W czasie strzelania karabinki są bardzo stabilne, zarówno przy oddawaniu szybkich wielostrzałów w wersji cywilnej, jak i przy ogniu ciągłym w wersji wojskowej. Broń pracuje bardzo płasko i charakteryzuje się niewielkim odrzutem oraz podrzutem, dzięki czemu łatwo jest ją utrzymać na celu. Obsługa karabinków jest intuicyjna i strzelec korzystający dotąd z karabinków rodziny M16/AR15 nie będzie miał najmniejszego problemu z przestawieniem się na MWS-15, a jedyne, co będzie wymagało krótkiego treningu, to przyzwyczajenie się do ułatwienia w postaci pełnej obustronności.
Karabinki charakteryzują się bardzo dobrą celności, co wynika z zastosowania luf o wysokiej jakości, zaś długa szyna montażowa pozwoli na zamontowanie w zasadzie dowolnego celownika optycznego i elektrooptycznego, a nawet całych zestawów z powiększalnikami i przystawkami nokto- i termowizyjnymi.
Dzięki modułowości użytkownik bez problemu może skonfigurować karabinek pod własne potrzeby i preferencje, dobierając długość lufy, łoża, kaliber, model urządzenia spustowego czy kolbę albo urządzenie wylotowe, a nawet formę rękojeści przeładowania.
Wracając jeszcze na chwilę do masy – MWS nie jest najlżejszym karabinkiem, nawet biorąc pod uwagę, ze to pochodna AR-18, więc z założenia cięższa, niż AR-15, ale wyważony jest bardzo dobrze. Nie ma wrażenia „ciężkiego na lufę”.
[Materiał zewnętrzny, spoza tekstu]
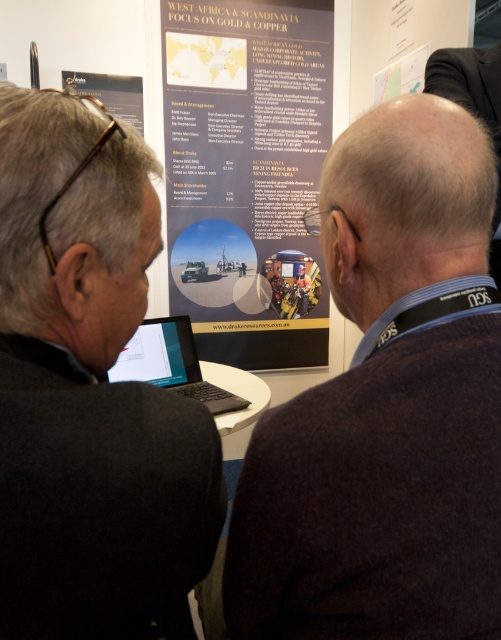
Is matte gold poster at center to the left of matte black laptop at center from the viewer's perspective?

In fact, matte gold poster at center is to the right of matte black laptop at center.

Does point (207, 44) lie in front of point (153, 368)?

That is False.

The width and height of the screenshot is (501, 640). I want to click on matte gold poster at center, so click(x=247, y=173).

Who is higher up, dark brown wool coat at center or matte black laptop at center?

Positioned higher is dark brown wool coat at center.

Can you confirm if dark brown wool coat at center is positioned to the left of matte black laptop at center?

In fact, dark brown wool coat at center is to the right of matte black laptop at center.

Where is `dark brown wool coat at center`? dark brown wool coat at center is located at coordinates (385, 408).

Does point (247, 269) come farther from viewer compared to point (115, 365)?

That is True.

Can you confirm if matte gold poster at center is smaller than black matte laptop at center?

No, matte gold poster at center is not smaller than black matte laptop at center.

At what (x,y) coordinates should I click in order to perform the action: click on matte gold poster at center. Please return your answer as a coordinate pair (x, y). The width and height of the screenshot is (501, 640). Looking at the image, I should click on (247, 173).

You are a GUI agent. You are given a task and a screenshot of the screen. Output one action in this format:
    pyautogui.click(x=<x>, y=<y>)
    Task: Click on the matte gold poster at center
    
    Given the screenshot: What is the action you would take?
    pyautogui.click(x=247, y=173)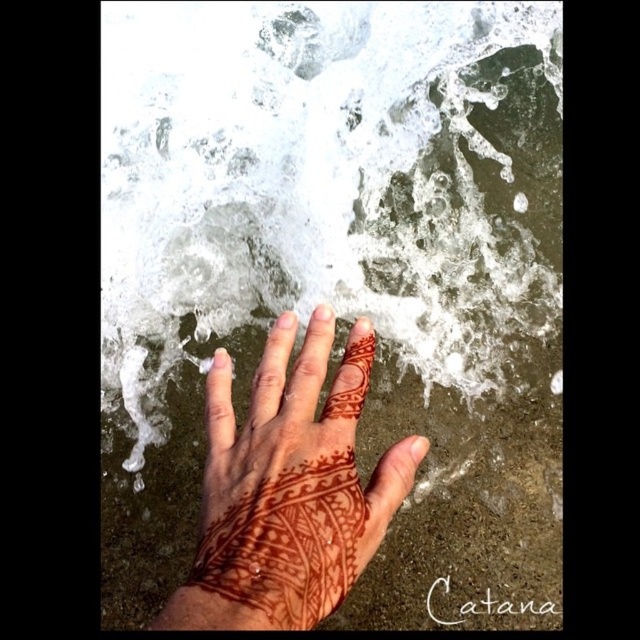
You are a photographer trying to capture the intricate details of the brown henna tattoo at center and the white frothy water at center in the image. Which object occupies a larger area in the scene?

The white frothy water at center is bigger than the brown henna tattoo at center, so the white frothy water at center occupies a larger area in the scene.

You are a photographer trying to capture the intricate details of the brown henna tattoo at center and the white frothy water at center. Since both are at the center, which one is positioned more to the right?

The white frothy water at center is to the right of brown henna tattoo at center, so the white frothy water at center is positioned more to the right.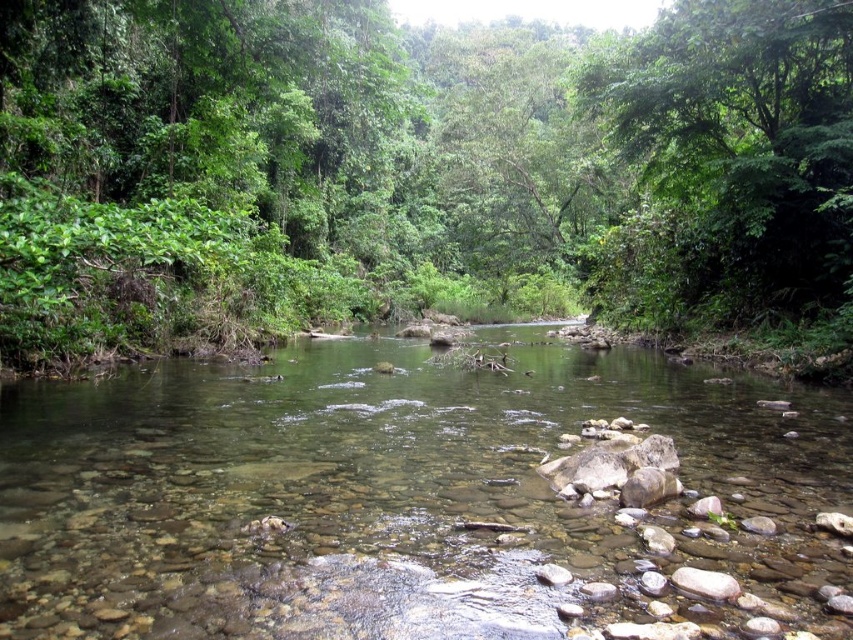
You are standing at the edge of the forest and want to cross the clear stone stream at center. There is a green leafy tree at upper center that you can use as a landmark. Which direction should you walk to reach the stream first before the tree becomes visible?

You should walk towards the clear stone stream at center because it is closer to you than the green leafy tree at upper center, so you will reach the stream before the tree comes into view.

You are standing at the edge of the river and want to determine which green leafy tree is taller. You see the green leafy tree at center and the green leafy tree at upper center. Which one is taller?

The green leafy tree at center is taller than the green leafy tree at upper center according to the description.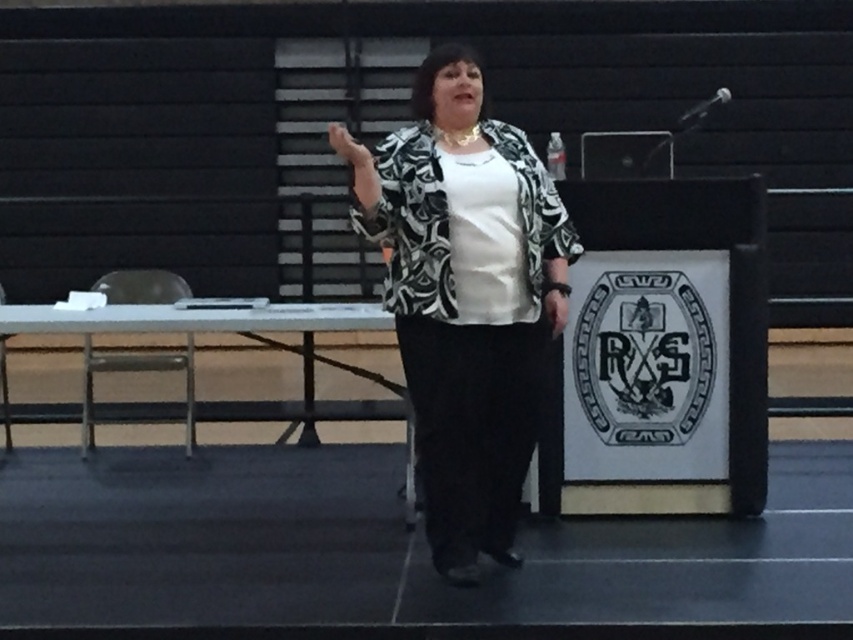
Between point (404, 275) and point (363, 147), which one is positioned behind?

Point (404, 275)

Can you confirm if printed fabric jacket at center is positioned to the right of matte black hand at upper center?

Yes, printed fabric jacket at center is to the right of matte black hand at upper center.

The image size is (853, 640). Identify the location of printed fabric jacket at center. (467, 300).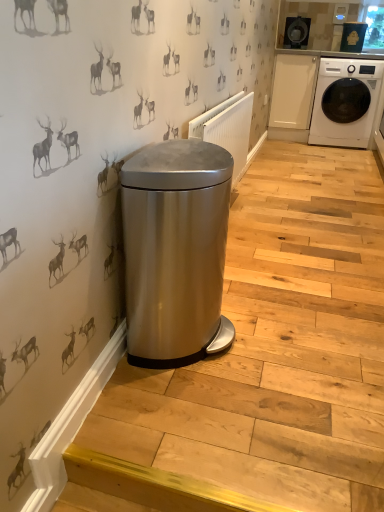
Question: Could you tell me if stainless steel trash can at lower left is facing satin silver trash can at center?

Choices:
 (A) yes
 (B) no

Answer: (B)

Question: Is stainless steel trash can at lower left not near satin silver trash can at center?

Choices:
 (A) no
 (B) yes

Answer: (A)

Question: Does stainless steel trash can at lower left have a lesser width compared to satin silver trash can at center?

Choices:
 (A) no
 (B) yes

Answer: (A)

Question: Can you see stainless steel trash can at lower left touching satin silver trash can at center?

Choices:
 (A) no
 (B) yes

Answer: (A)

Question: Considering the relative positions of stainless steel trash can at lower left and satin silver trash can at center in the image provided, is stainless steel trash can at lower left to the left of satin silver trash can at center from the viewer's perspective?

Choices:
 (A) no
 (B) yes

Answer: (A)

Question: Is the position of stainless steel trash can at lower left more distant than that of satin silver trash can at center?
Shut up and take my money?
Karabinki MWS-15 są atrakcyjnie zaprojektowane i solidnie wykonane. Zastosowano w nich znany i popularny na całym świecie ukłąd manipulatorów, a wykorzystanie ukłądu gazowego z krótkim skokiem tłoka zapewnia im poprawne funkcjonowanie w różnych warunkach atmosferycznych i przy różnym stopniu zabrudzenia broni, a pamiętać trzeba, że konserwacja i czyszczenia karabinków „tłokowych” są znacznie prostsze, niż wprzypadku karabinków z systemem DI.
Nie wiadomo jeszcze, ile ta broń będzie kosztować i kiedy ostatecznie pojawi się w sprzedaży, ale obecność ZM Tarnów z MWS-15 na SHOT Show pozwala przypuszczać, że może to nastąpić w całkiem nieodległej przyszłości.
Czy warto będzie kupić MWS-15 w wersji sportowej? Pierwsze wrażenia są super, konstrukcja jest lekko pancerna, więc nie powinno być problemów z odpornością na trudy eksploatacji, ale czas zweryfikuje te oceny. Co więcej – to karabinek modułowy, więc warto byłoby mieć możliwość kupna modułów. Oczywiście nie każdy będzie chciał, ale jak ktoś odczuje taką potrzebę, to powinien jednak jakiś wybór mieć, a nie mieć opcję i czekać na możliwość jej zrealizowania…
No nic, pożyjemy – zobaczymy. Na razie MWS-15 zapowiada się bardzo dobrze i pozostaje mieć nadzieję, że tak pozostanie i że trafi do sklepów raczej wcześniej niż później.